Primo ministro della Coesione territoriale della storia della Repubblica, nato a Torino il giorno della festa della donna e nell'anno, il 1954, in cui ha visto la luce la Rai, Barca è un economista di fama internazionale, ex Fgci, un alto burocrate molto determinato dotato di un carisma ben allenato, il passo di un gran camminatore di montagna, uno fuori dalla politica in senso stretto ma che sostiene «si è politici sempre, anche in casa».
Laurea in Scienze Statistiche all'università di Roma, master in Philosophy in economia a Cambridge, sposato con Clarissa Botsford, padre di tre figli (due all'estero, in Sud America e in Inghilterra: «Se l'Italia non migliora stanno bene lì», ha proclamato sollevando un putiferio) direttore generale del ministero dell'Economia, presidente del Comitato delle politiche territoriali dell'Ocse, approda al governo di Mario Monti dopo aver superato come una salamandra il fuoco della convivenza con cinque ministri, a dir poco delle primedonne (oltre a Ciampi, Amato, Visco, Siniscalco e Padoa-Schioppa).

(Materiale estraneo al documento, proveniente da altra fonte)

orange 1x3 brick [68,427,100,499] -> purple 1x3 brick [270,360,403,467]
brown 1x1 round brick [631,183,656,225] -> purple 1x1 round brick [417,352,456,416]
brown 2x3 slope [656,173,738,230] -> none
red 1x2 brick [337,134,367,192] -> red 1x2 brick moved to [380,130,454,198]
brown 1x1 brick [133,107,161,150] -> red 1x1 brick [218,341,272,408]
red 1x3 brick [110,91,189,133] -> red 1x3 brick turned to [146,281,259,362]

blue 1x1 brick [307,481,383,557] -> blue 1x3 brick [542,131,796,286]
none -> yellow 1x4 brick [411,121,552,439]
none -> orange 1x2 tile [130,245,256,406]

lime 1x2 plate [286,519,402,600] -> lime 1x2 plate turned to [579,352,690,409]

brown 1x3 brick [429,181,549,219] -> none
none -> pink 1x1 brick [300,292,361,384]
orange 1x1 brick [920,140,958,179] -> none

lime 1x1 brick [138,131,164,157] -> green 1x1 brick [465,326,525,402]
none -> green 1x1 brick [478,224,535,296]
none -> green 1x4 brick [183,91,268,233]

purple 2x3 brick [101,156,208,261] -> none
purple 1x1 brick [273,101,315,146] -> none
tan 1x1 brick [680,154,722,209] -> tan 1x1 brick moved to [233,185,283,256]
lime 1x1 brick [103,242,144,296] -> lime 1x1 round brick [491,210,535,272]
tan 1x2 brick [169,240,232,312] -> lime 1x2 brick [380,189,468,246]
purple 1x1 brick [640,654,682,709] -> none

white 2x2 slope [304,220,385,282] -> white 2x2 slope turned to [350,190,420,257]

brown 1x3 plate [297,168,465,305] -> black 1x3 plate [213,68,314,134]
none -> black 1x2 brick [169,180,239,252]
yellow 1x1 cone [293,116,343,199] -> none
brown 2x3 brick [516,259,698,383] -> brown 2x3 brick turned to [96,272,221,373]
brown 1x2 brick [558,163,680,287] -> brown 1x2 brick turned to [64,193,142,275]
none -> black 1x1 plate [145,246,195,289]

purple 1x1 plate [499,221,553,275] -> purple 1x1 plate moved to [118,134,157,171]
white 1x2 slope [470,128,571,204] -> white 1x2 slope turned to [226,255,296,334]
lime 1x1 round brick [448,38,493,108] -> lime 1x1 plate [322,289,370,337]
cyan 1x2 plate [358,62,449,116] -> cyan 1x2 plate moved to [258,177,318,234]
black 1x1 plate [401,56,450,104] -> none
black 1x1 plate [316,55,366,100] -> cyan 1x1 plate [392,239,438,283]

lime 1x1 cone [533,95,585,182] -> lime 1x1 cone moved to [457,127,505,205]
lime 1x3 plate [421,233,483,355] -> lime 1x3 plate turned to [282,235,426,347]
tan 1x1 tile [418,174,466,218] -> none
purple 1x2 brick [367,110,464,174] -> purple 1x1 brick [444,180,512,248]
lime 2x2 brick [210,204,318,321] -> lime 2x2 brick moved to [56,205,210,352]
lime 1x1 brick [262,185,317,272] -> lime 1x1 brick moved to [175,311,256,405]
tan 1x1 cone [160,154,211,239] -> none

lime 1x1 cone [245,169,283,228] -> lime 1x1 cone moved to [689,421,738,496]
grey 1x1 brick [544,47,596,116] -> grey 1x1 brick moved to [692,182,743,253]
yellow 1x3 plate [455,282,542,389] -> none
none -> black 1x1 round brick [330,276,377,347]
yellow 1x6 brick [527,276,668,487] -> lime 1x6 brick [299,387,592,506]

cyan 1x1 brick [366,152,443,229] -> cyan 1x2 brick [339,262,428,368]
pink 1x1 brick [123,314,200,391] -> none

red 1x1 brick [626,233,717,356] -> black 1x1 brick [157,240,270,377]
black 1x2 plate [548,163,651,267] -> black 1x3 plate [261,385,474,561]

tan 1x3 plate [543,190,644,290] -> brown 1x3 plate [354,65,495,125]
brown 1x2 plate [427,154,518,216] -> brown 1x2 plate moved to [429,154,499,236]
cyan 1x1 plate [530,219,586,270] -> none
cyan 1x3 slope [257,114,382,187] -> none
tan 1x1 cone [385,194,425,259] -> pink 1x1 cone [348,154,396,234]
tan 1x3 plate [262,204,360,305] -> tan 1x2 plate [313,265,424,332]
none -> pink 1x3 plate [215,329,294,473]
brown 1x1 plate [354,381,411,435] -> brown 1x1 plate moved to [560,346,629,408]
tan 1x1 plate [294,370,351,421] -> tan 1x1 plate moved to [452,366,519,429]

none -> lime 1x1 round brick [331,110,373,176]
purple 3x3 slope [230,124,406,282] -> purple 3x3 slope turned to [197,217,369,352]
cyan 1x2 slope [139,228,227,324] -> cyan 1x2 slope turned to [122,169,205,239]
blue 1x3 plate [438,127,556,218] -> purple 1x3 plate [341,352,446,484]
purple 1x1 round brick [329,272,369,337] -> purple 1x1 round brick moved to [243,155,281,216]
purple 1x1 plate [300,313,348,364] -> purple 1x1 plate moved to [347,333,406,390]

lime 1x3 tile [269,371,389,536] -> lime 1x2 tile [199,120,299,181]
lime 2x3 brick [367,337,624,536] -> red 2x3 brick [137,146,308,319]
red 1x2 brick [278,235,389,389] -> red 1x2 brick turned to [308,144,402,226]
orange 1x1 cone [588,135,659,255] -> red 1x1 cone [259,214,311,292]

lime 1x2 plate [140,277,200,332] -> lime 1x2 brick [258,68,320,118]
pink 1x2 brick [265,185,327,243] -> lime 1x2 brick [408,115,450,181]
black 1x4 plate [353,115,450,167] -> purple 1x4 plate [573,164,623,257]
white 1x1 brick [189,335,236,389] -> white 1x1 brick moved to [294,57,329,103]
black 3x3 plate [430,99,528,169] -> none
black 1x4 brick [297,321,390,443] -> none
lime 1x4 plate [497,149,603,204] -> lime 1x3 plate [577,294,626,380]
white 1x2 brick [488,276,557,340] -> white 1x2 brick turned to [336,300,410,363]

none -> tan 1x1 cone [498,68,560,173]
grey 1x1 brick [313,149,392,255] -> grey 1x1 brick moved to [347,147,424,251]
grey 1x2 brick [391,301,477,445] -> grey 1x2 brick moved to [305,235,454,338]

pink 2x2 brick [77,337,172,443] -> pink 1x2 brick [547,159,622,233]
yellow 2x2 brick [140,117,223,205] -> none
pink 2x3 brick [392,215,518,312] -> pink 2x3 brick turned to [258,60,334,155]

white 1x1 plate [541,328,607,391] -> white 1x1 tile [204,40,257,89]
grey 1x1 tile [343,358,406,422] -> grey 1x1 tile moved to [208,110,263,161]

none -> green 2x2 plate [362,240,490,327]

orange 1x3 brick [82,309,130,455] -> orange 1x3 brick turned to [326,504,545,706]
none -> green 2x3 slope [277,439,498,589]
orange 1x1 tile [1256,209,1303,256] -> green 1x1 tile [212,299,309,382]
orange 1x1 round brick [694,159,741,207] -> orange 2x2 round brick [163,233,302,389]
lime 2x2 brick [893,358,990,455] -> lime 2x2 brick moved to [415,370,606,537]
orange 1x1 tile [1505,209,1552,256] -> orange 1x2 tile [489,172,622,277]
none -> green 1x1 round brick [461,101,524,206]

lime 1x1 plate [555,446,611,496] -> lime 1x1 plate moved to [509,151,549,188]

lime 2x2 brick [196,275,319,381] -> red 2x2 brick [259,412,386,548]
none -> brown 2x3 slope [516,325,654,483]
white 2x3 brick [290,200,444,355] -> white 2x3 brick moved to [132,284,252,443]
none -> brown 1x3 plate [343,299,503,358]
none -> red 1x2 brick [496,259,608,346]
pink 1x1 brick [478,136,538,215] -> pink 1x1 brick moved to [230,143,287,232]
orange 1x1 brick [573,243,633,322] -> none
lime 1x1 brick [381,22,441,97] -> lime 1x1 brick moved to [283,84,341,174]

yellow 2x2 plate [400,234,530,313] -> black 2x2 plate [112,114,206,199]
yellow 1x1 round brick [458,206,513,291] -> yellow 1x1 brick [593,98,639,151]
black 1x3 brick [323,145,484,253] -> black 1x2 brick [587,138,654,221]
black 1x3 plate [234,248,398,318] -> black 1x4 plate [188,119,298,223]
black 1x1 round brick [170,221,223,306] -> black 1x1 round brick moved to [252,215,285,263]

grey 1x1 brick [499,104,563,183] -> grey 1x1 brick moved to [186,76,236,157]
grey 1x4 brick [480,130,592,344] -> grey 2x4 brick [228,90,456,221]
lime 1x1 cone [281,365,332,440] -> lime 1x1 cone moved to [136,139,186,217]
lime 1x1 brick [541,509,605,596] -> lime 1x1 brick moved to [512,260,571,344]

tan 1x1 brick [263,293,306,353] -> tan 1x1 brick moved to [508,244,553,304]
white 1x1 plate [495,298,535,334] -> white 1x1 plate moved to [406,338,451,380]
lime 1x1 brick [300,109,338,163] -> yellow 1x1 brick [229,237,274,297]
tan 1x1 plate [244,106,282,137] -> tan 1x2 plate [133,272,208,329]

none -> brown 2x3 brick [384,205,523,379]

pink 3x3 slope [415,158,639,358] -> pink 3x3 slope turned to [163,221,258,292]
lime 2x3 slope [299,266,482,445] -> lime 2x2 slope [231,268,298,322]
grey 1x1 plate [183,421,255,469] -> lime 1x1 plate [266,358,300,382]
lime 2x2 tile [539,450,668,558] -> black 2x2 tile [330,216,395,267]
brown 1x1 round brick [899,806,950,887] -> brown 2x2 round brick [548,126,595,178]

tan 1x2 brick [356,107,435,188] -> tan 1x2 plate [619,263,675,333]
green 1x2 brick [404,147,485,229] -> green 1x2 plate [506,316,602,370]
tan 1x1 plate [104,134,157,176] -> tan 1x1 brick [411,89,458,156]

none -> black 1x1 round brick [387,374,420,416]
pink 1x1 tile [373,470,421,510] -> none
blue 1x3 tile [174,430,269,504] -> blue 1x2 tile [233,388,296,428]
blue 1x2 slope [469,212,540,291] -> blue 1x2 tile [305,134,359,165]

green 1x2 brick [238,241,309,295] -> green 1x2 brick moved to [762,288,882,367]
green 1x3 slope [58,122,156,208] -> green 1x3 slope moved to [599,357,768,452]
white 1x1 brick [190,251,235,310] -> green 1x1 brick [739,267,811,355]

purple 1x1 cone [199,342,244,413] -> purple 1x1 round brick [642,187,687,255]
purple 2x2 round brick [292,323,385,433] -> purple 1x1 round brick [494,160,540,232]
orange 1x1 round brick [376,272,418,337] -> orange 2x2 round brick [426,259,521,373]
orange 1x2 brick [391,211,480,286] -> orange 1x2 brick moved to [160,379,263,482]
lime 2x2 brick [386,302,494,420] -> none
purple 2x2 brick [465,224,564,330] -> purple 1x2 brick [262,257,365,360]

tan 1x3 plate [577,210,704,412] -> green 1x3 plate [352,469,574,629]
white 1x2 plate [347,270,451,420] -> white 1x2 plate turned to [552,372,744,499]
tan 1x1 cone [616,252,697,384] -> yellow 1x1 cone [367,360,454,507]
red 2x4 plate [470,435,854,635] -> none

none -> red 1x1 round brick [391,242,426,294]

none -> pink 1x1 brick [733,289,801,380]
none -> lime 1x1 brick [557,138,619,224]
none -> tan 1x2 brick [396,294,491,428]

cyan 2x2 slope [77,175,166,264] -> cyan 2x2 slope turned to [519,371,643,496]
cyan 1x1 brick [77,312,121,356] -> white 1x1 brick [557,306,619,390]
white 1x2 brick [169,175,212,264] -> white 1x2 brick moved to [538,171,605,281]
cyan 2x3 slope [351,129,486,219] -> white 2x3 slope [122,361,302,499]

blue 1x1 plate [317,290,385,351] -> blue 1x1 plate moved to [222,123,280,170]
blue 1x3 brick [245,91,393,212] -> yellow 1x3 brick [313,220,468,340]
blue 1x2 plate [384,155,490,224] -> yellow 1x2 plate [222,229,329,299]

E soprattutto dopo aver stretto i denti nelle tre stagioni di Giulio Tremonti (in cui cresce invece Vittorio Grilli) che prima lo esilia in una stanzetta, poi ne fa una sorta di capo segreteria tecnica - per controllarlo meglio da vicino si diceva - senza affidargli nessun compito preciso, salvo chiedergli ogni tanto di reperire quattrini dei fondi strutturali inutilizzati, materia diventata per lui più che un abito su misura una seconda pelle. Al tempo del confino, lega molto con il siciliano Gianfranco Miccichè (feroce critico di Tremonti) che poi lo presenta a Berlusconi, subito dopo la nomina di Barca a direttore generale, nomina respinta per ben tre volte dal Consiglio dei ministri. Motivazione: alto comunismo. Di Barca Miccichè urla «E' bravissimo». Ma il rapporto non piacque all'ortodossia di ambedue le parti.